Sometimes authentication for all users suddenly fails. You can resolve this problem by pushing policy again or by restarting the BCAAA agent. This problem happens if group policy is used for authentication. If you check the authentication statistics in the ProxySG Management Console, you can see that group information is missing for affected users. You may also see the following messages in the Windows Application/System event logs when this problem occurs:
[5664:2316] AcceptSecurityContext failure, ContextLink=0xE46E78 count=17, detail=1311(There are currently no logon servers available to service the logon request.
); status=-2146893039:0x80090311:No authority could be contacted for authentication.
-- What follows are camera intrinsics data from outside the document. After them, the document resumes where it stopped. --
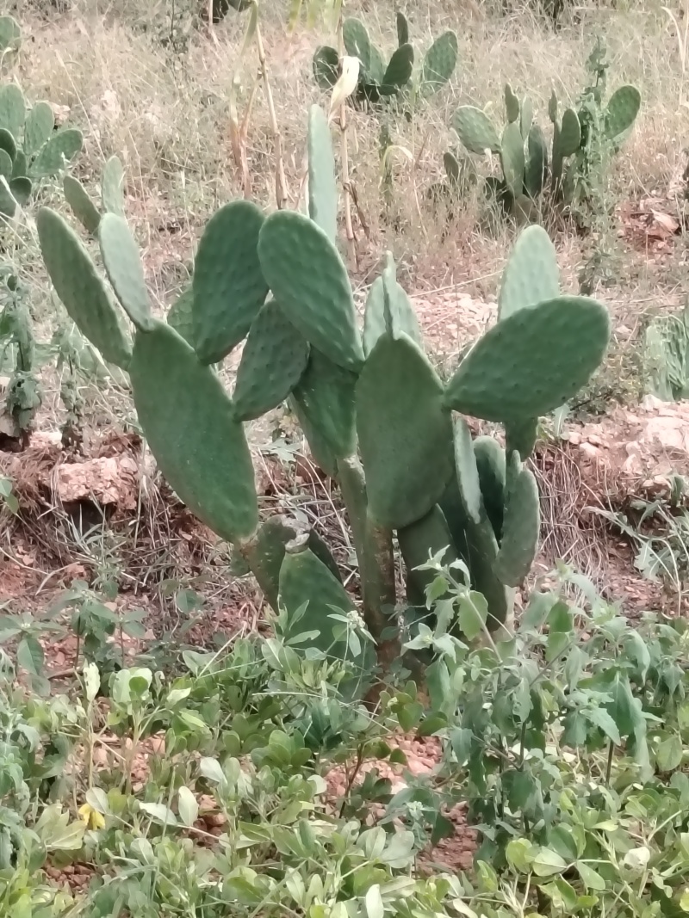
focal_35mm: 135
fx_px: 3583
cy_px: 459
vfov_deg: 14.6
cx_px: 344
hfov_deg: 11.0
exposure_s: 1/210
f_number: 1.75
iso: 100
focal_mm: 5.25
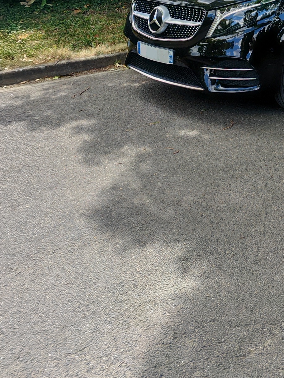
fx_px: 525
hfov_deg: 29.2
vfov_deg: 35.1
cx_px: 249
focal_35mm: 48
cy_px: -18
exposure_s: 1/670
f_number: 2.2
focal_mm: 1.96
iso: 50
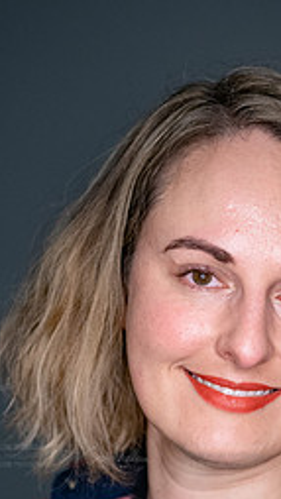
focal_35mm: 158
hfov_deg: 7.7
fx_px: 2092
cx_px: 232
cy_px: 426
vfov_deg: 13.5
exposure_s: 1/250
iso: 2000
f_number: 3.2
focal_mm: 85
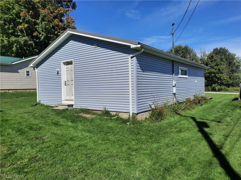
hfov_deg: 69.4
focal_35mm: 25
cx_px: 120
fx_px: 174
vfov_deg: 54.9
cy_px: 90
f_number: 2
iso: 32
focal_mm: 4.6
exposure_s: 1/1745
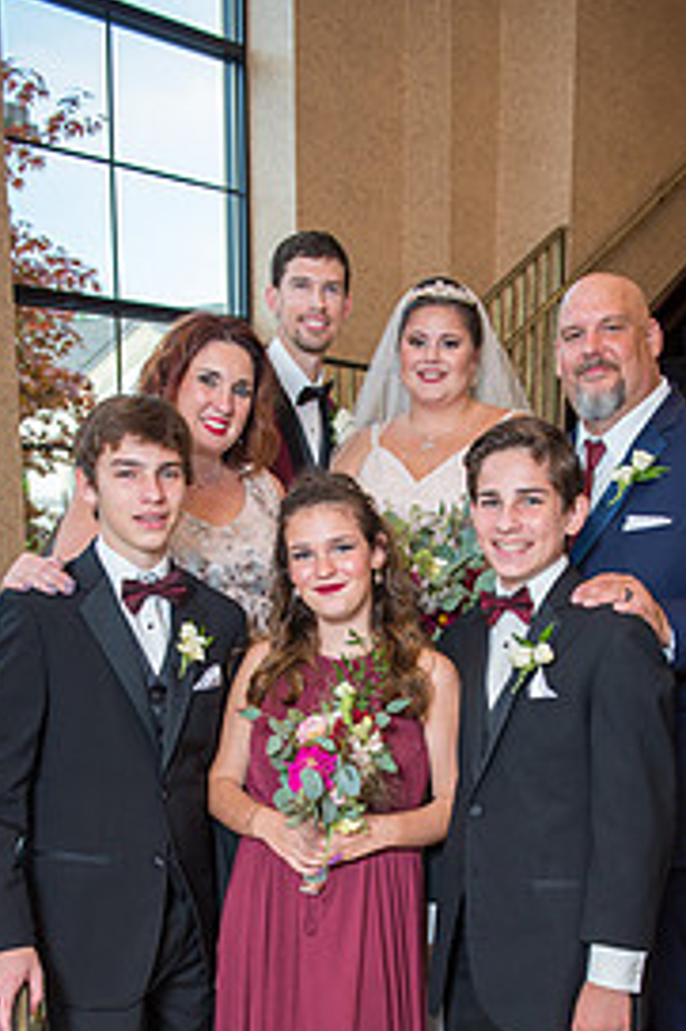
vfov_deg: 39.9
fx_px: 1374
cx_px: 388
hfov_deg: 28.0
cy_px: 781
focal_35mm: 48
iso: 400
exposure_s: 1/60
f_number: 3.3
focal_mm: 29
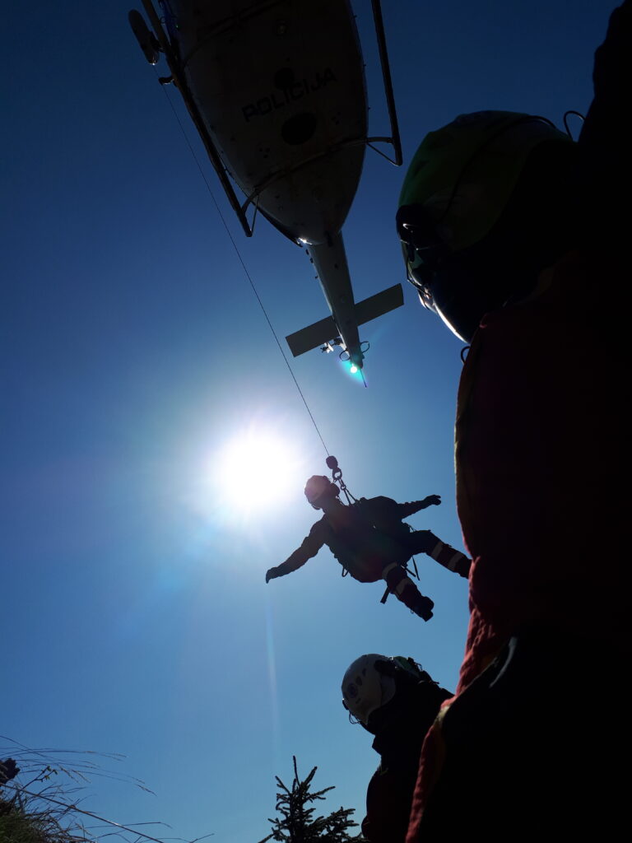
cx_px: 316
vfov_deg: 65.3
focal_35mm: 27
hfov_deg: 51.4
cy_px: 422
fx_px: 657
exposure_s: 1/6329
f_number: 1.9
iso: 40
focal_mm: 3.6
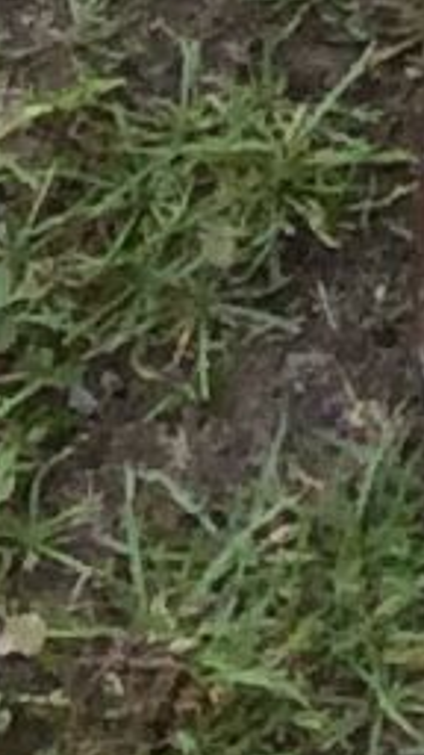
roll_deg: -4.0
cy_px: -2011
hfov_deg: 3.2
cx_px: 1985
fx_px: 7055
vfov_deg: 5.5
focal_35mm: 353
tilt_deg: -34.8
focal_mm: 3.3
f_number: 2.4
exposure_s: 1/102
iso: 32
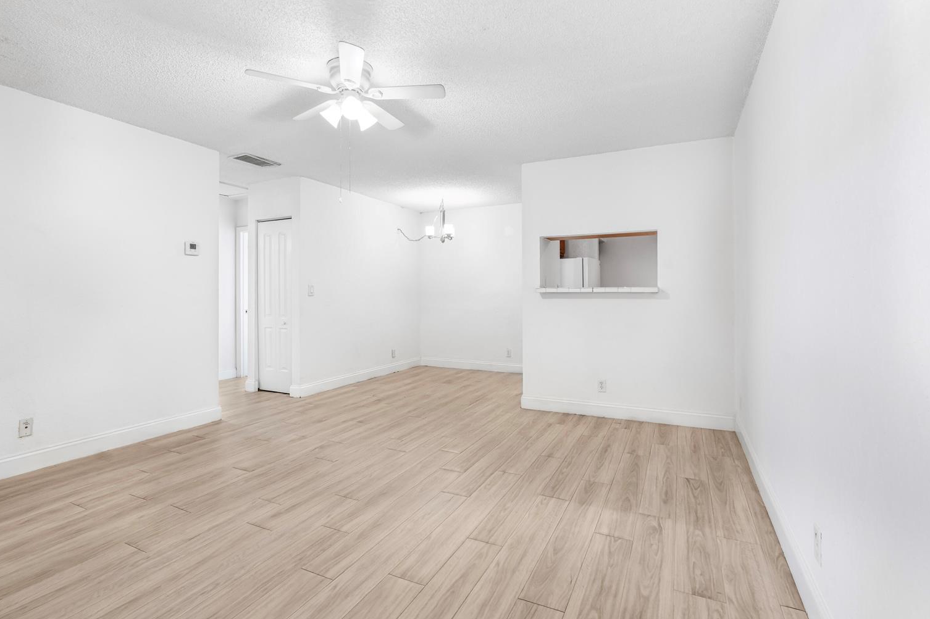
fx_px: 439
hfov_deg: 93.3
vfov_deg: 70.4
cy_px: 297
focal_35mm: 17
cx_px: 459
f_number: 8
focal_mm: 16
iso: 100
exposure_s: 1/3
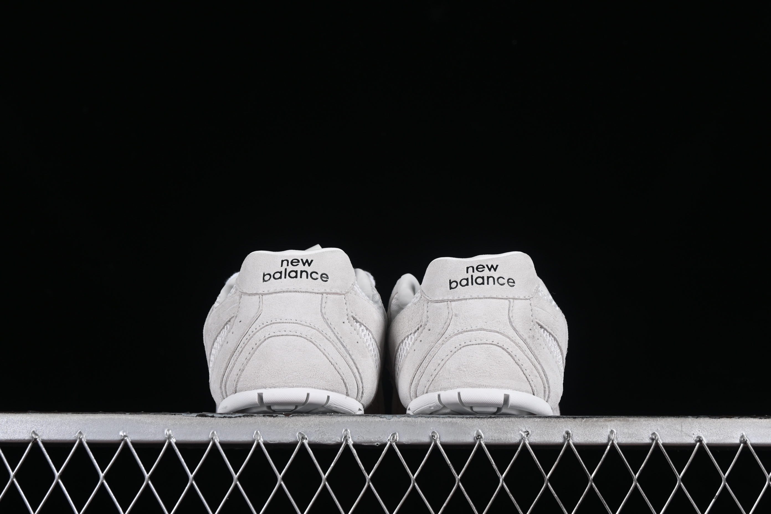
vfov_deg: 18.2
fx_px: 1606
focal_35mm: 75
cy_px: 257
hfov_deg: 27.0
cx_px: 386
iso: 160
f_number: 8
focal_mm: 50
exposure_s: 1/80
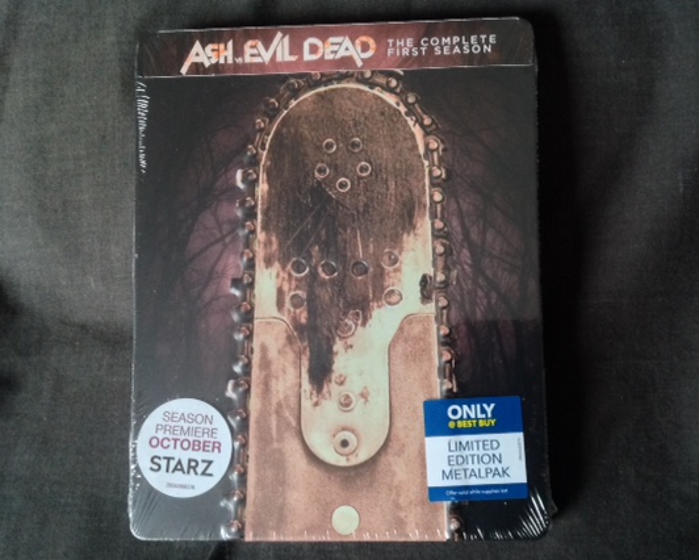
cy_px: 293
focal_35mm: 41
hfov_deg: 44.6
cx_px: 410
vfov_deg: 36.5
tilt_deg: -86.6
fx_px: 849
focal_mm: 4.28
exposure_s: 1/15
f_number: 2.4
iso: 400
The session setup to the Windows NT or Windows 2000 Domain Controller \\DCName.domainxxx.com for the domain xxx is not responsive. The current RPC call from Netlogon on \\DCName-xxx to \\DCName-yyy.domainxxx.com has been cancelled.
This problem happens because of a DC availability/connectivity issue from the machine running BCAAA. This problem gets triggered if the machine running BCAAA loses connectivity to the DC and if, during this time, the ProxySG connects to BCAAA. When the ProxySG connects to BCAAA, BCAAA contacts a DC to look up the SID (Security Identifier) for each group-of-interest that is configured in the ProxySG's policy. For scalability/performance reasons, these lookups/RPC calls are only done when the ProxySG initially connects to BCAAA. Also, if BCAAA cannot look up the group SID, BCAAA skips it and moves on to the next group. BCAAA does this because most of the customers may have at least one group in their ProxySG policy that doesn't actually exist in AD. If the ProxySG connects to BCAAA during a DC outage, then all of the group lookups would fail. BCAAA would then fail to report any group memberships for users, and this would make every "group=" policy condition for the realm a miss during policy evaluation (authorization fails). Because BCAAA only does these group lookups when the ProxySG initially connects, this behavior will continue until the ProxySG reconnects at a time when BCAAA is able to contact a DC. In other words, even if the DC comes back online, the user will be still able to do authentication as BCAAA will be able to verify the credentials with the DC now, but it won't have group information associated with that user as group lookup calls earlier did not go through (there won't be any mutex created for any of the group-of-interest with corresponding SID). At this point, if a policy is pushed or BCAAA agent is restarted (ProxySG connects to BCAAA), BCAAA will make the RPC call again for group lookups and authentication and authorization will start working fine again.
The solution here is to find the root cause for the DC connectivity issue in the network and fix the problem. In one of the customer cases, a daily automatic job for MS backup in all the DCs in their network was triggering periodic DC connectivity issues.